= About this exercise =
Copy each entry verbatim, excluding its images.

= Exercise materials =
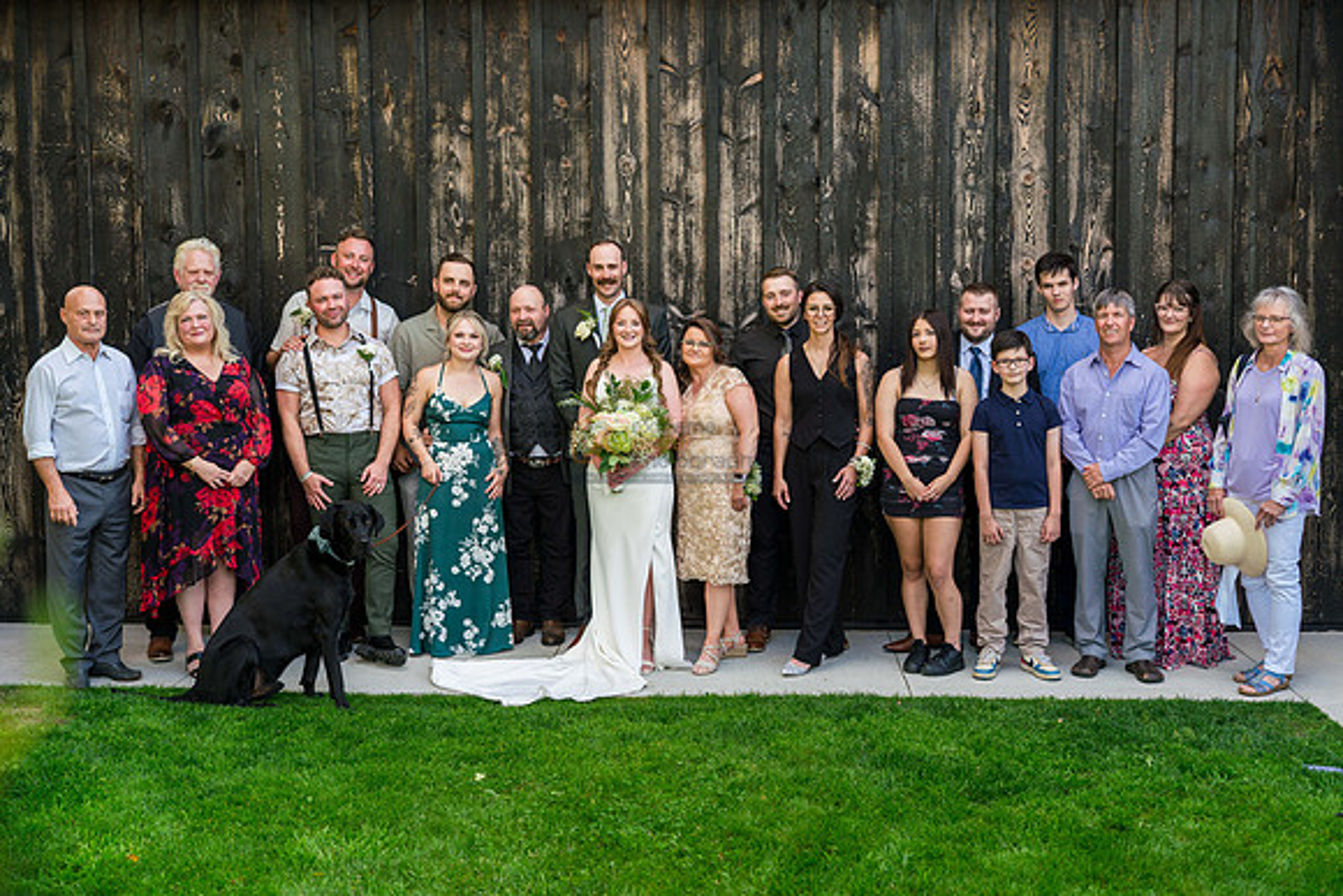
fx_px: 1519
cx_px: 657
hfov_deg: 47.7
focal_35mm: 41
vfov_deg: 32.9
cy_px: 446
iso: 400
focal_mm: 39
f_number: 3.5
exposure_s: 1/400
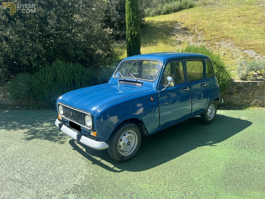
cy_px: 100
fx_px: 199
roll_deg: +0.6
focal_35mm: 26
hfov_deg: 67.3
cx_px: 132
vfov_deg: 53.1
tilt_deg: -8.2
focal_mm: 5.1
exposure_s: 1/951
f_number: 1.6
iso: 50
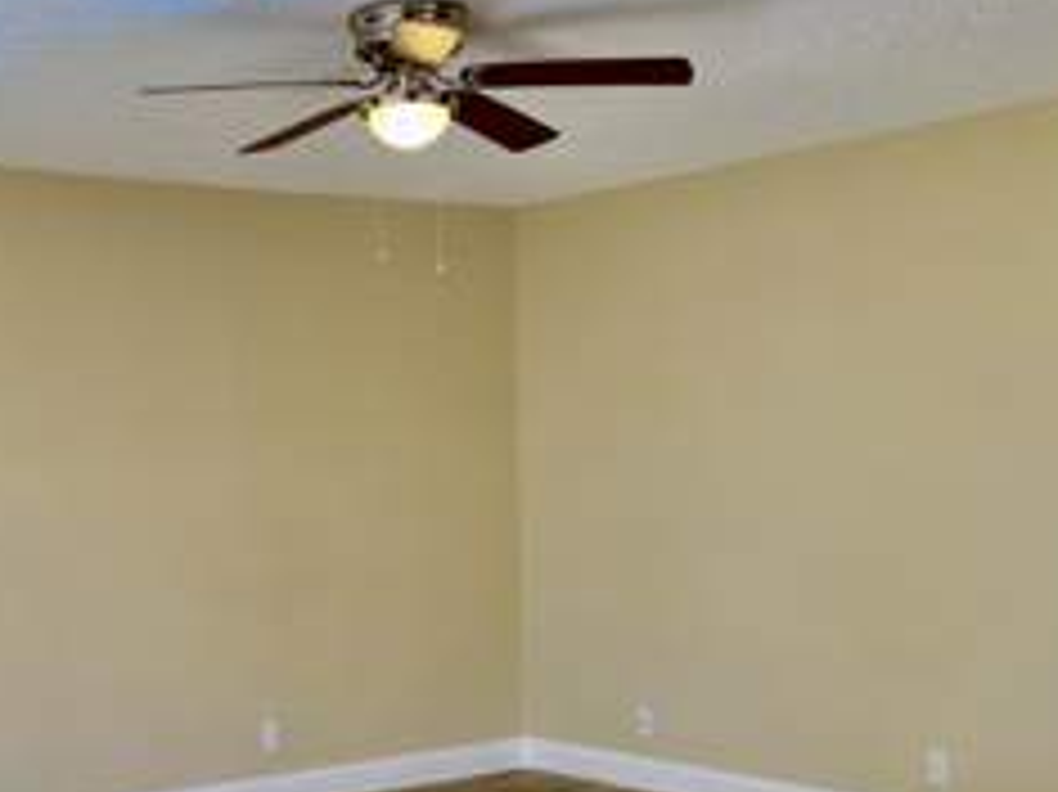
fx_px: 1619
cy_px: 605
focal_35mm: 53
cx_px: 257
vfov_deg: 27.1
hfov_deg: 35.3
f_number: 1.8
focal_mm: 4.25
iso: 25
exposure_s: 1/120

= Result =
fx_px: 1519
cx_px: 657
hfov_deg: 47.7
focal_35mm: 41
vfov_deg: 32.9
cy_px: 446
iso: 400
focal_mm: 39
f_number: 3.5
exposure_s: 1/400
cy_px: 100
fx_px: 199
roll_deg: +0.6
focal_35mm: 26
hfov_deg: 67.3
cx_px: 132
vfov_deg: 53.1
tilt_deg: -8.2
focal_mm: 5.1
exposure_s: 1/951
f_number: 1.6
iso: 50
fx_px: 1619
cy_px: 605
focal_35mm: 53
cx_px: 257
vfov_deg: 27.1
hfov_deg: 35.3
f_number: 1.8
focal_mm: 4.25
iso: 25
exposure_s: 1/120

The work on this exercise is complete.